EXCERPTED DATA below:
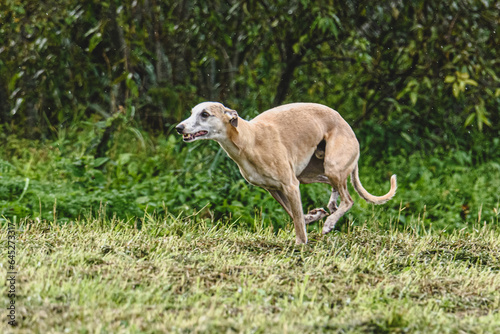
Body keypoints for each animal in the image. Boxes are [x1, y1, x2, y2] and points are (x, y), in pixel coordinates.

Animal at [175, 100, 394, 244]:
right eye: (192, 112)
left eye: (205, 114)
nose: (179, 127)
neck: (248, 139)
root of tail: (348, 128)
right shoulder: (274, 189)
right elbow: (293, 213)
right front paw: (311, 216)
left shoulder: (290, 185)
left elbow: (296, 219)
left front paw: (301, 244)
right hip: (313, 171)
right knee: (335, 186)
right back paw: (331, 206)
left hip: (331, 165)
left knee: (349, 199)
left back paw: (329, 222)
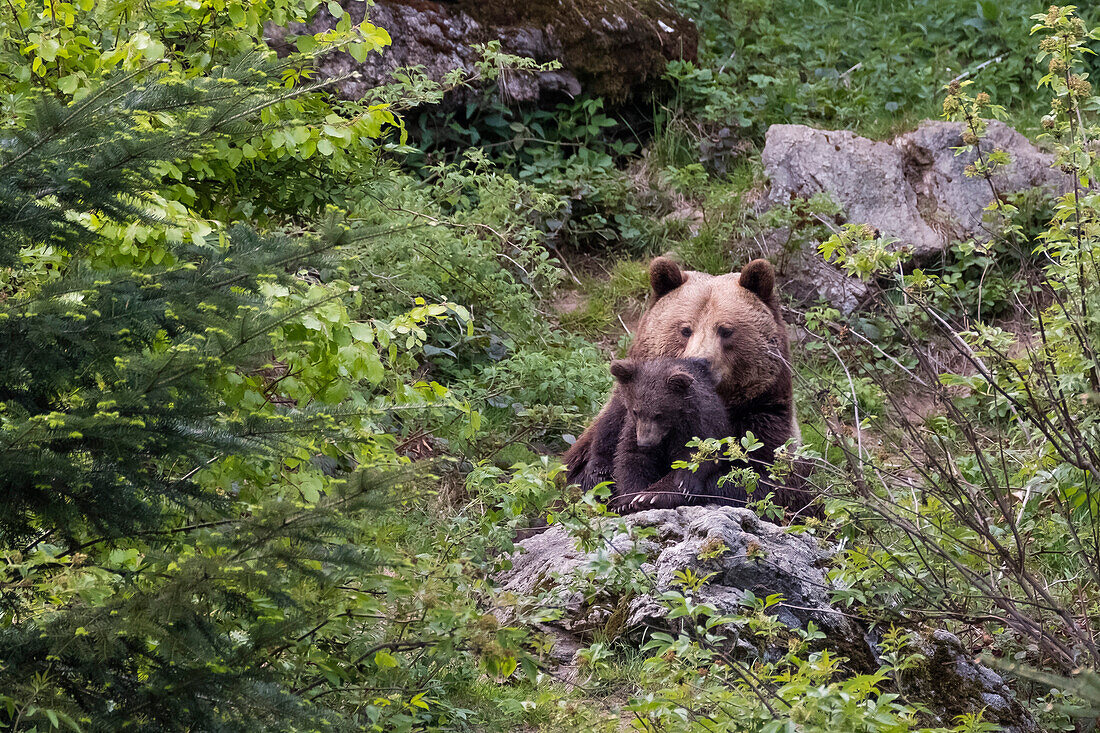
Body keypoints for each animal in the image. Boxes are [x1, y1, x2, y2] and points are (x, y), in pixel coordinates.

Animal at [563, 256, 814, 512]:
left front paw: (654, 494)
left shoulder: (763, 416)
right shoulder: (621, 418)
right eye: (685, 329)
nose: (700, 360)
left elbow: (754, 479)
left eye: (726, 330)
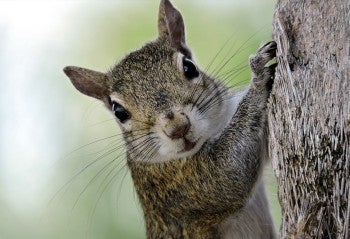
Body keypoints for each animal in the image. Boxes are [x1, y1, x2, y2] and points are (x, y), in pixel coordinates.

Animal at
End of EXCERPTED DATA.
### INSTRUCTIONS FOR THE TASK
Only the lines from the one containing "right back paw: (331, 206)" through the last line of the entries above belong in the copy; reproduce them exactly and drop every picture.

### RESPONSE BOX
right back paw: (331, 206)
left hip: (331, 165)
left knee: (349, 199)
left back paw: (329, 222)
Body keypoints for each animal in the image. Boxes are [x1, y1, x2, y2] and points are (x, y), in pixel coordinates.

Animal at [563, 256, 814, 512]:
left front paw: (654, 494)
left shoulder: (763, 416)
right shoulder: (621, 418)
right eye: (685, 329)
nose: (700, 360)
left elbow: (754, 479)
left eye: (726, 330)
Body keypoints for each animal in the image. Boxes are [x1, y1, x2, y2] and points are (x, y), in pixel coordinates.

Animal at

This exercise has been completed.